Images of animals pervade Indian mythology, art, literature and
religion. Attitudes towards animals can bear very definite social
implication and sanctions, the killing of a spider or a snake will be
regarded with reprobation, as well as the eating of meat which will
generally qualify a person, one way or another.
It would be only natural to think of India as a Garden of Eden, as a
place where humans and animals peacefully coexist within the same space
, be it urban, rural or even within the forest. Instead the reality is
that the niches in which animals are safe are shrinking everyday and
with the same accelerated speed everything is changing in today's race
to modernise India.
Soon many of the species that have been so important for the
development of India's diverse cultures will find no place to live and
will disappear forever.
The special place occupied by animals in Indian art, culture,
religion and society have amazed foreign travelers to India since Greek
and Roman times. Such a special relationship with animals has
contributed to the propagation across the world of the most marvelous,
incredible and fantastic stories about India, its people and its animal
species. It is said that in India in one valley called Iordia, certain
kind of snakes are born, and the most precious stones grow around their
necks......'
Traditions of animal worship, originating in primitive fear and the
need to propitiate those that presented danger to or served man still
linger, especially in tribal areas. Such was the apotheosis of animals
that they were even woven into Buddhist and Jain myths.
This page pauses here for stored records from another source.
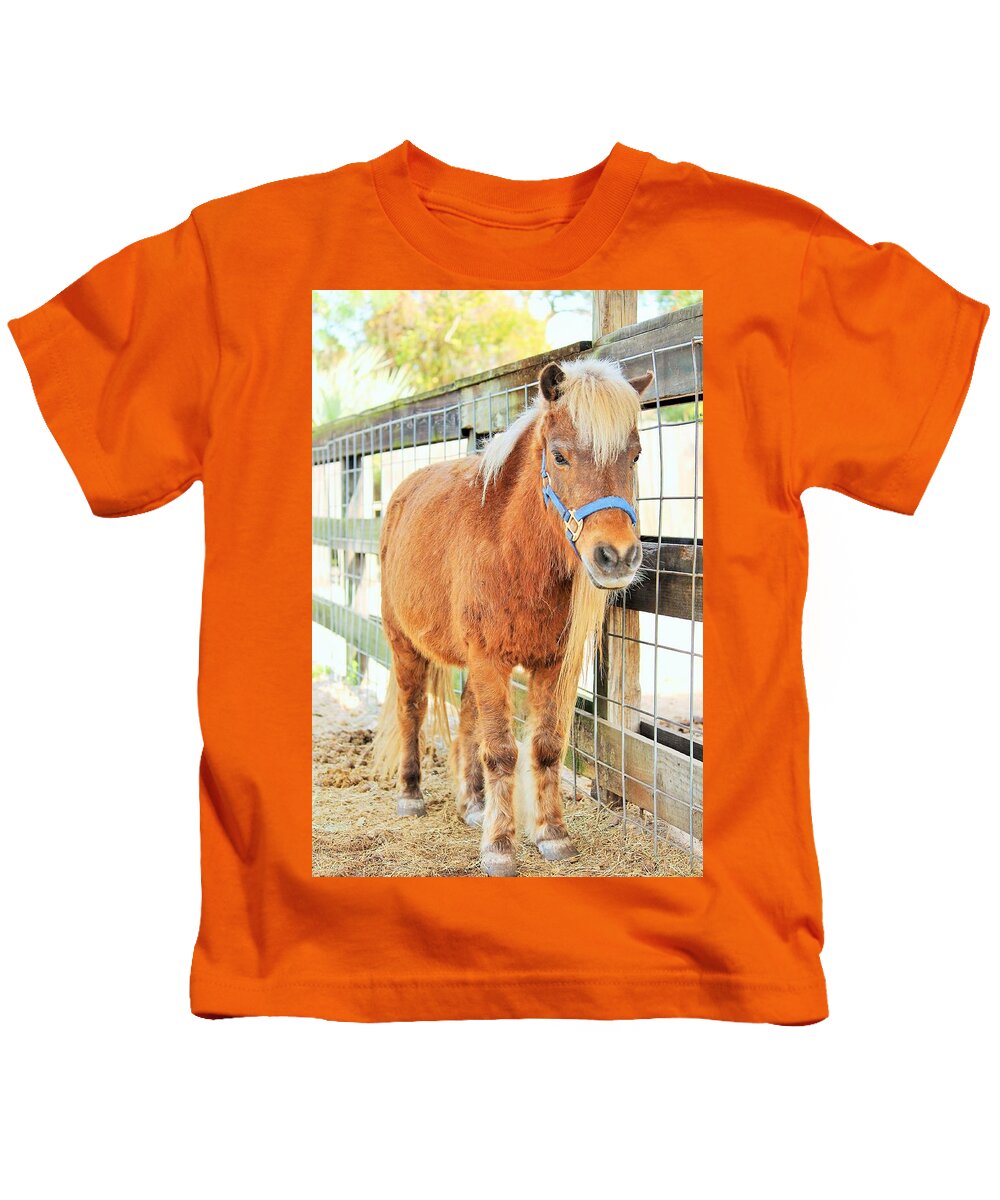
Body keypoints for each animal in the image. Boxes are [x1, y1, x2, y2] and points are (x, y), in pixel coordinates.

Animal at [372, 357, 652, 876]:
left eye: (636, 456)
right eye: (559, 457)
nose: (617, 556)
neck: (513, 551)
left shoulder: (551, 665)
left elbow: (544, 747)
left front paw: (552, 834)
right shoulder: (490, 659)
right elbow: (502, 751)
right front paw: (500, 847)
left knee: (466, 719)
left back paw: (472, 804)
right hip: (404, 643)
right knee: (411, 710)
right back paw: (411, 794)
The abiding sacredness of animals was rooted deep in the minds of the
Indian people. This was derived from the Hindu-Buddhist theory of
transmigration which says the soul moves back and forth between various
modes of existence viz. human, animal and superhuman. This was extended
by the belief that all forms of life partake equally in the universal
life force.
India is a very large country in which all types of ecosystems are
present and where various religions, cultures, languages, racial groups
and social organisations have developed and co-existed for centuries.
Though it is obvious that the spectrum of the attitudes towards the
wildlife is quite wide ranging and diverse, yet, despite such extreme
differences, the respect for the life of an animal was a value absorbed
throughout Indian communities since childhood.
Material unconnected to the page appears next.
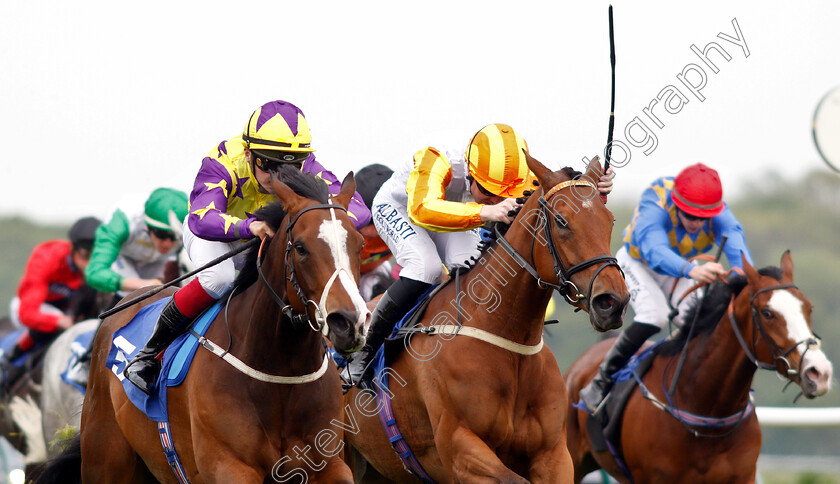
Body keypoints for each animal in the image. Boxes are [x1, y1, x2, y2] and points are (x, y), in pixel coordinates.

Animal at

In India, no boy or girl will wish to molest birds in their nests,
nor they will feel any pride or pleasure in it, but in European
countries, it is different - to discover birds' nests is one of the
first modes in which a boy exercises his power and his this feeling
makes him enemy of almost the whole animal creation throughout his life.
It is interesting to note that how no animal species, even a tiger, was
perceived as dangerous or harmful for the human being until he is
provoked or very hungry.
MAN- ANIMAL
CONFLICT:

The Man- Animal
conflict is mainly due to the pressure of rapidly increasing population
and poverty of the people which constitute the real threat to our
limited natural resources. The main reasons for the conflict are:
(i) the absence of an ecological boundary outside the buffer zone
with clear-cut demarcating areas exclusively reserved for National Parks
or Sanctuaries and the developmental zone; and
(ii) the absence of a cease-fire like buffer zone between human
habitation and the Protected areas.
One of the major factors militating against effective conservation in
our country is the biomass resource dependency of the people living in
and around the Protected areas. Having degraded the natural resource
base of their village commons these people turn to the nearby forests of
the protected areas for meeting their needs of fuel, fodder, pasture,
small timber, building material and other minor forest produce for their
sustenance. At the same time, wild animals raid their crop fields which
are adjacent to the boundaries of the Protected areas, and also pose a
threat to the human and livestock when they enter the forests. The
solution, therefore, lies in resolving such conflicts and this can be
achieved only when management attention is extended beyond the legal
boundaries of the Protected areas by taking up the various
Eco-development activities in the nearby villages.